EDS DBus vs CORBA
Ah, Novell have released an initial report comparing the DBus and CORBA ports of EDS. As the author of the DBus port, I should make some observations.
The incorrect reporting of large numbers of contacts in a book view is very odd, and I've not seen that before. I'll try and replicate that locally, I did change some message limits so maybe they are being hit.
Occassional dbus_g_proxy_cancel_call assertions are known to happen. I've a potential fix locally, but it requires a patch to DBus, which hasn't been committed yet.
Now to the benchmarks. The primary optimisation target for my work has been in the book views, as these are the primary bottleneck in a real-world application.
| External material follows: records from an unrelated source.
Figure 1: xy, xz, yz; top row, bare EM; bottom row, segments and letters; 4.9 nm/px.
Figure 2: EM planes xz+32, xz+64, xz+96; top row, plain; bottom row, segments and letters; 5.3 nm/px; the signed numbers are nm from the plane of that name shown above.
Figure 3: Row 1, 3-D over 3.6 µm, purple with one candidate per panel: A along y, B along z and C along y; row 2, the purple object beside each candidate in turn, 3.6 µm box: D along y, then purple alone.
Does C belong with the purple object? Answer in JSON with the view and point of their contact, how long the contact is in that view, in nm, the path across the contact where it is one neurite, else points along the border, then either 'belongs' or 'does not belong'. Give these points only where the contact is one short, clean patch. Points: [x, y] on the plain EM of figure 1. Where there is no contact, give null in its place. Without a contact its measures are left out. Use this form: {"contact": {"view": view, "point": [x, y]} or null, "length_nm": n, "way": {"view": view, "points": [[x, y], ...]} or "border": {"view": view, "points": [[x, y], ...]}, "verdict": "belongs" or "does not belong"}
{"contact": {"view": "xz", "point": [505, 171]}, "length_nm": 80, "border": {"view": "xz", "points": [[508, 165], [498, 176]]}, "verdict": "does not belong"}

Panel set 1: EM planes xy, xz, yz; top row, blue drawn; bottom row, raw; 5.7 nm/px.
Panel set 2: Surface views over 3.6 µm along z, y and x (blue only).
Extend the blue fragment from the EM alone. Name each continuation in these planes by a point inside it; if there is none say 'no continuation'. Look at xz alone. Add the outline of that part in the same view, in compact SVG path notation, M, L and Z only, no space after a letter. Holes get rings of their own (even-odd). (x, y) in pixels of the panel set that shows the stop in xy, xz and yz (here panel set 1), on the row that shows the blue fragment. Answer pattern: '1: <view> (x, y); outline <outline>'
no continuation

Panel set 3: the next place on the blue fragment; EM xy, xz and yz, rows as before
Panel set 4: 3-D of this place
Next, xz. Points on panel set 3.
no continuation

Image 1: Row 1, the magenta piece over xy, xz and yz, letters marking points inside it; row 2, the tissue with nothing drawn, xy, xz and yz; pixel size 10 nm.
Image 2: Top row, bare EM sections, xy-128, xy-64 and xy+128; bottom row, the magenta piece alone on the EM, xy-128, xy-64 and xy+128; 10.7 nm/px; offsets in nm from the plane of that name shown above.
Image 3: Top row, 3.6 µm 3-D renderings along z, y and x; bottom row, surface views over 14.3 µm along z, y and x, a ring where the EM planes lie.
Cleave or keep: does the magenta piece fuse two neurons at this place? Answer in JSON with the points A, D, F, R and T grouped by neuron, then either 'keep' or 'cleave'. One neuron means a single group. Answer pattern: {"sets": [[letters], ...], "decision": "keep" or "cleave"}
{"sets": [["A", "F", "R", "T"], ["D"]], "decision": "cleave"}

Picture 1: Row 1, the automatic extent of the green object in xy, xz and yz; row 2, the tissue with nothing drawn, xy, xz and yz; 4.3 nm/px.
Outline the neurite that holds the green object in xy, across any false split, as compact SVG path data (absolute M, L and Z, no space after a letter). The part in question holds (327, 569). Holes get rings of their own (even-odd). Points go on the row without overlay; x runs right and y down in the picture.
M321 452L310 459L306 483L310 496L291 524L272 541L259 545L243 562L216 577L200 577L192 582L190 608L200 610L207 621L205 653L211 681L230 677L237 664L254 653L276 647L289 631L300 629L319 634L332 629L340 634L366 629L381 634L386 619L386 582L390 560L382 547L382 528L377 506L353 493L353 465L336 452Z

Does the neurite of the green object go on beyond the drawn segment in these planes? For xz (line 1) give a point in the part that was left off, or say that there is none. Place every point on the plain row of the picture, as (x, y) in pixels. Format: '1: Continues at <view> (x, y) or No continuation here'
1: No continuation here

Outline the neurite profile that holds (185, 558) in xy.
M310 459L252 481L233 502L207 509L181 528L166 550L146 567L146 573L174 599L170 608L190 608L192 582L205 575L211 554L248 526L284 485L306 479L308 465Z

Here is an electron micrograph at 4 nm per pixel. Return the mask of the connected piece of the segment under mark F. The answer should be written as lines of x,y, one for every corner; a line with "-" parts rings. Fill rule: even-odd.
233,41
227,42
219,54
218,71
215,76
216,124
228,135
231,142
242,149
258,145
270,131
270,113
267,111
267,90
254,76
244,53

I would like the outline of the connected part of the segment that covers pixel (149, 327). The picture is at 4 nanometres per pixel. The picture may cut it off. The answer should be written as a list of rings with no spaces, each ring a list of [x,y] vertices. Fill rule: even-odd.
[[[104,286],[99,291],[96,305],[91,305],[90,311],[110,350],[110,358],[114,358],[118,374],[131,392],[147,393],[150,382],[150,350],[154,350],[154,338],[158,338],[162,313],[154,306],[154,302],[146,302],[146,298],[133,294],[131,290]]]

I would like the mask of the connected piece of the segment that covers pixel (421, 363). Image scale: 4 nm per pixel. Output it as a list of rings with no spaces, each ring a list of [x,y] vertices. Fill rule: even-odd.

This is visible in Test 1, where the DBus port takes 17 seconds compared to 72 seconds for CORBA. A number of the optimisations I've made can be applied directly to the CORBA code too, and are currently sitting in Bugzilla.
Test 2, calling e_book_get_contacts() is interesting. It may be that verbose mode is enabled in DBus, which has a serious performance impact on large messages (and this is a very large message). Alternatively this difference may simply be due the message bus, which adds a layer of IPC (and thus string copies) which CORBA doesn't have. As very few real-world applications (I'd say none) use this function (it blocks the interface unlike book views which are asynchronous), this isn't a very meaningful benchmark in the scheme of things.
For the calendar, there has been no performance turning done at all. It's known that the calendar port to DBus isn't quite complete, and needs cleaning up and performance work.
Contacts
We've just open-sourced Contacts, our light addressbook that uses Evolution Data Server as a backend. Although it was designed for handheld devices, its very usable on desktops too. Chris Lord, who wrote it in the summer whilst interning at Opened Hand, has more details and screenshots.